Герберт внимательно и испытующе заглянул в глаза девушки, сверкавшие горечью и гневом, и спокойно ответил:
— Поклон — все равно, что разменная монета; она переходит из рук в руки, нигде не оставаясь. Если ты думаешь, что ограниченное высокомерие препятствует мне ответить на поклон, то ошибаешься; я не видел старика.
— Даже тогда, когда он стоял возле меня?
— По-твоему, я должен был также подойти и выражать свои восторги по поводу торса нимфы? Ведь я ничего не понимаю в этих вещах, а если бы они и интересовали меня, то у меня никогда не было времени заниматься этим.
— У тебя было достаточно времени, дядя, — засмеялась Маргарита, — я еще хорошо помню, как под окнами кухни стоял большой мальчик и усердно бомбардировал бедную нимфу камешками, которыми были набиты его карманы…
— А, вот как! Значит, в твоих воспоминаниях все-таки было время, когда я и для тебя был молодым?
— Да, это время было, когда мундир дипломата не заставлял тебя быть холодным и сдержанным; время, когда в твоих глазах сверкал огонь и ты повелевал при помощи своих кулаков. Я испытала это вот там, — она указала на группу садовой мебели под липами. — Бог знает, в каком углу теперь валяется та белая роза, из-за которой разгорелась такая ожесточенная борьба, как будто это была сама белокурая девушка, часто появлявшаяся тогда среди белого жасмина.
Она с удовлетворением заметила, как Герберт несколько раз менялся в лице. Из всех окружающих его, будущего министра и княжеского родственника, вероятно, никто не решился бы напомнить ему об этих юношеских глупостях, а Маргарита с удовольствием сделала это; ему следовало бы устыдиться, сравнивая теперешнее себялюбие и черствость с той первой восторженной любовью.
Однако у него был далеко не сконфуженный вид; он отвернулся и смотрел на разрушенную галерею пакгауза, когда-то украшенную роскошной зеленью, среди которой виднелся прелестный образ молодой девушки. Все исчезло, как волшебное видение; обвалившаяся крыша увлекла за собой вьющуюся зелень, а молодая девушка… С тех пор, как она вышла тогда из ворот пакгауза, никто больше не видел ее и не слышал о ней ни одного слова.
— Фата-моргана [5], - вполголоса произнес Герберт, как бы погрузившись в воспоминания прошлого. — Не только роза, но голубой бант, который слетел во двор и несколько исписанных лоскутков бумаги, — все это, как драгоценные реликвии, хранятся в бумажнике того времени, — произнес он с иронией, но вместе с тем слегка растроганный, и покачал головой. — Удивительно, как ты еще помнишь это происшествие.

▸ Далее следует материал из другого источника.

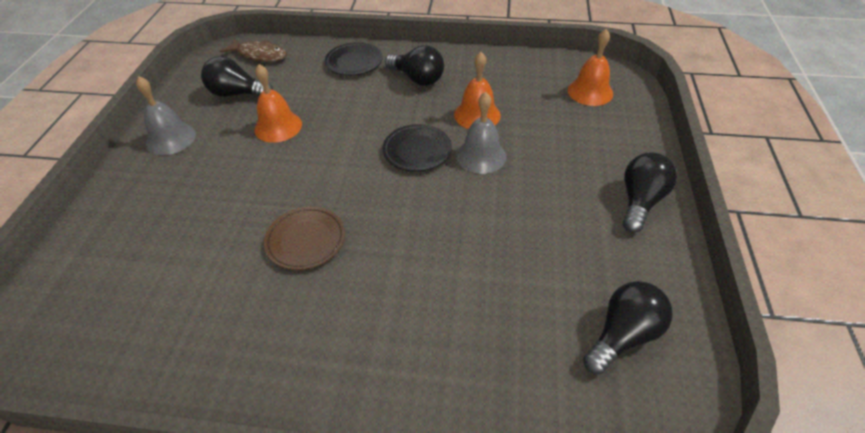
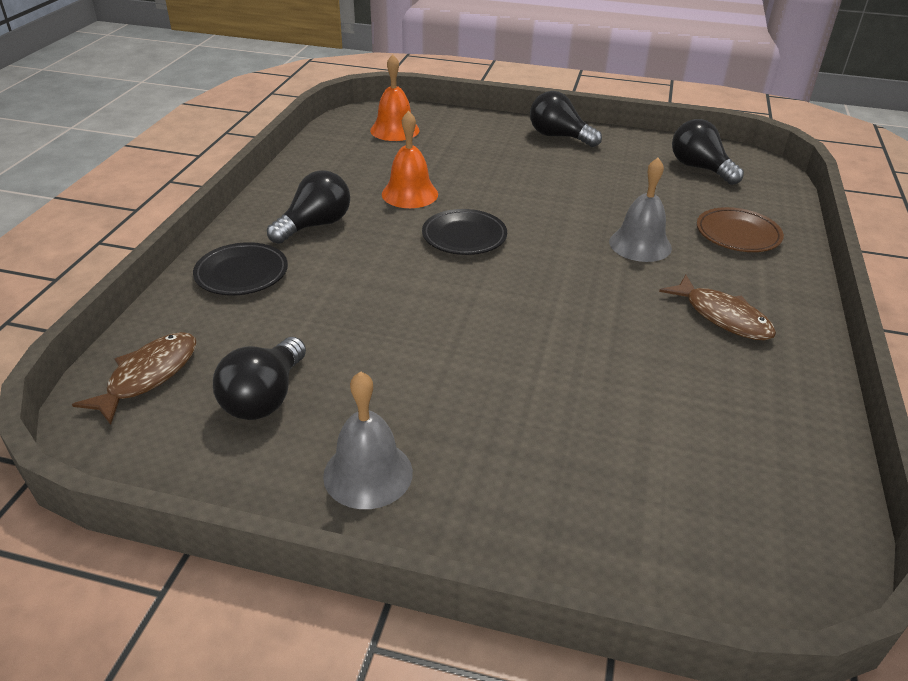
camera: 85 degrees left, 10 degrees down
(278, 126) = (377, 347): orange bell -> none
(306, 240) = (607, 320): brown plate -> brown plate (737, 234)
(311, 325) = (722, 317): none -> brown fish
(481, 156) = (482, 199): grey bell -> grey bell (640, 244)

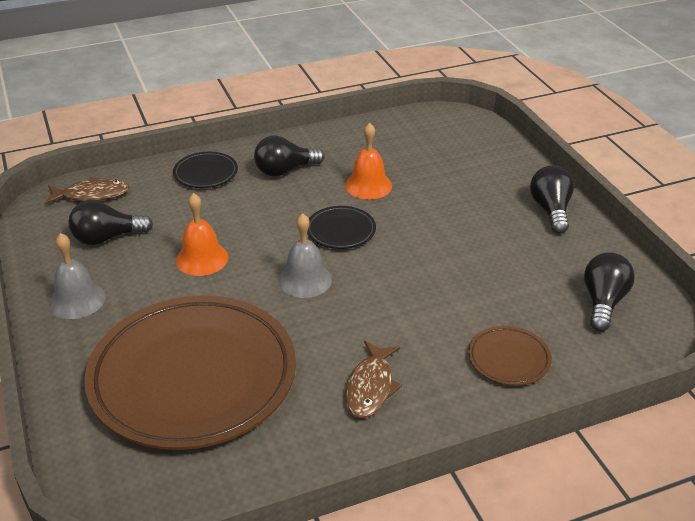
camera: 55 degrees right, 0 degrees up
(315, 225) = (285, 170): black light bulb -> black light bulb turned 150 degrees clockwise
(394, 130) = (449, 138): orange bell -> orange bell (202, 259)
(617, 427) = (193, 378): none -> brown plate
(640, 244) = (427, 312): grey bell -> grey bell (305, 280)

— Это неудивительно: в тот момент я боялась тебя и твоей безмолвной ярости; ребенок не забывает этого так же, как и насилия, против которого возмущается мое чувство справедливости. Большой гимназист всегда метал гром и молнии против грабежа и разбоя, когда пальцы «лакомки Греты» приходили в соприкосновение с фруктовой вазой бабушки, а тут сам, как вор, завладел имуществом прекрасной Бланки и спрятал его в карман.
— И с того момента ты стала моей противницей.

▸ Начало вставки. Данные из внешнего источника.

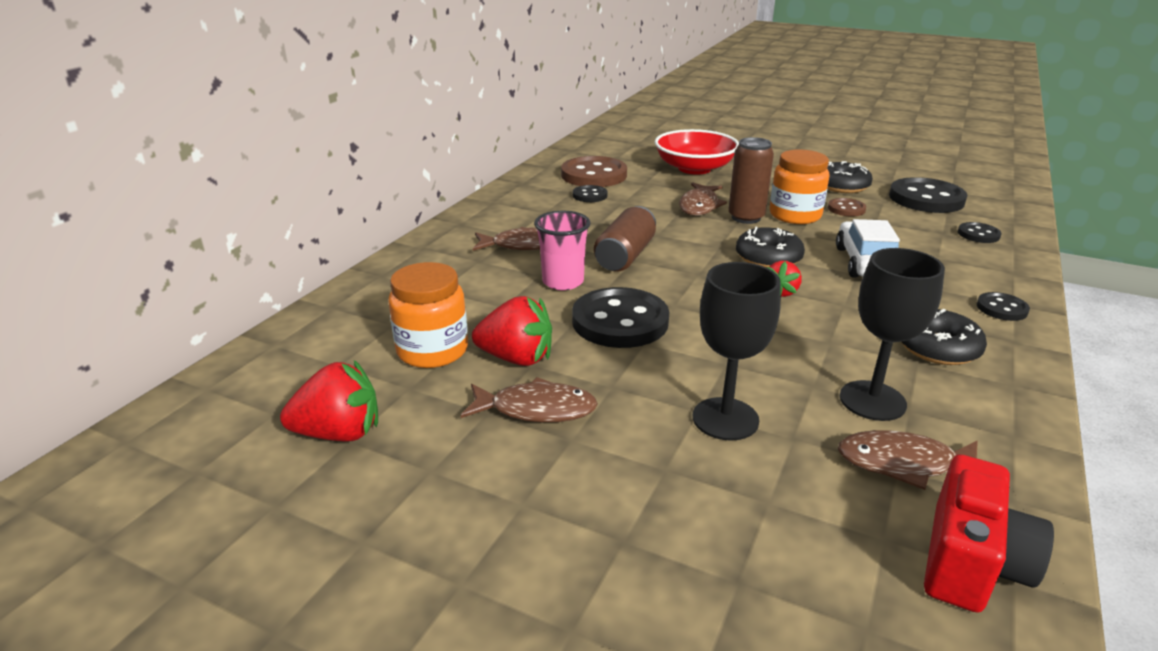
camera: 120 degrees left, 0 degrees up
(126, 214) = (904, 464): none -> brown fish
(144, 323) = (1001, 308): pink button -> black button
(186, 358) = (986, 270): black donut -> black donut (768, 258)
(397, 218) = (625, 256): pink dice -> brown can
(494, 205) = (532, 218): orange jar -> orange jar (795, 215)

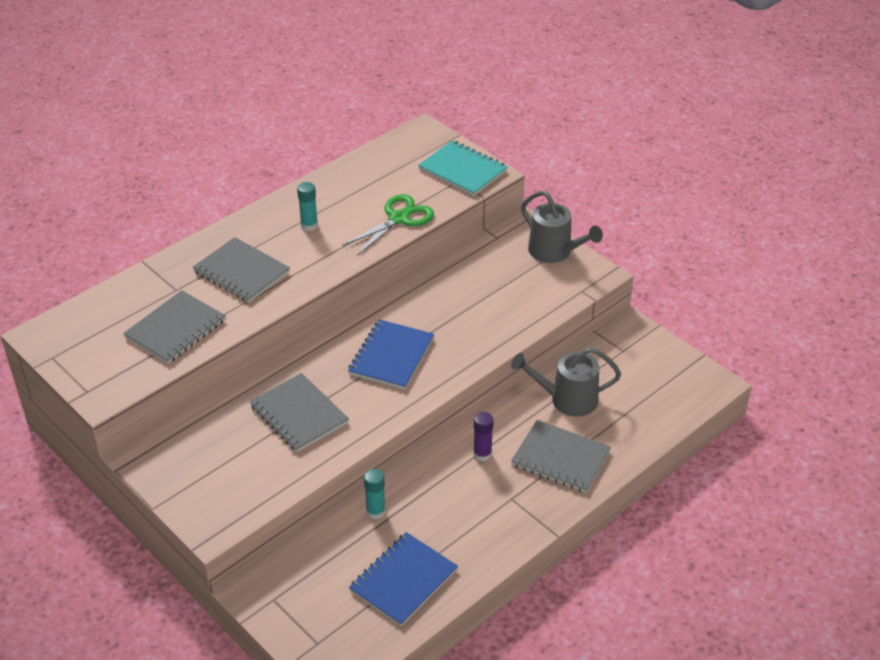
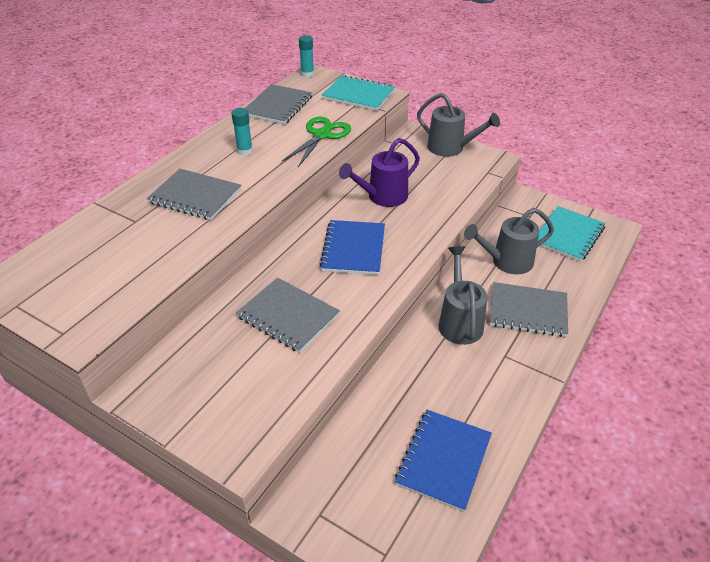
camera: 15 degrees left, 0 degrees up
(175, 329) = (144, 256): grey notebook -> grey notebook (278, 106)
(375, 511) = (386, 395): turquoise glue stick -> turquoise glue stick (307, 74)
(448, 301) = (382, 197): none -> purple watering can
(482, 454) = (459, 321): purple glue stick -> grey watering can
(655, 382) = (568, 235): none -> turquoise notebook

— Нет, дядя, у тебя плохая память. Мы никогда не были друзьями и раньше. Ты никогда не любил старшей дочери твоей сестры, и я отплачивала тебе за это тем, что постоянно злила тебя.
— Кажется, эти счеты уже окончены, — серьезно произнес Герберт, — а между тем ты старательно отплачиваешь мне и теперь.
— Теперь? Когда я усердно стараюсь оказывать тебе почет и уважение? — Маргарита с улыбкой пожала плечами. — Кажется, ты очень недоволен тем, что я напомнила тебе историю с розой; впрочем, ты прав, это было не слишком тактично. Но — странно! — с тех пор как я поговорила со стариком, один роковой день моего детства так ясно встал у меня пред глазами, что я не могу отделаться от этого. В тот день я последний раз видела дочь Ленца; ее лицо было очень бледно и заплакано, а распущенные волосы рассыпались по спине. Я уже с ранних лет питала безграничную слабость к женской красоте. Живые гречанки, к великой досаде дяди, интересовали меня не меньше, чем античные статуи, добытые при раскопках, но все позднейшие впечатления не могли заслонить собой образ Бланки Ленц. Вопрос о ней все время вертелся у меня на языке, во время разговора с ее отцом, но я промолчала, так как мне казалось, что этим вопросом я причиню старику боль. Девушка пропала… в нашем доме, кажется, никто не знает, куда она девалась?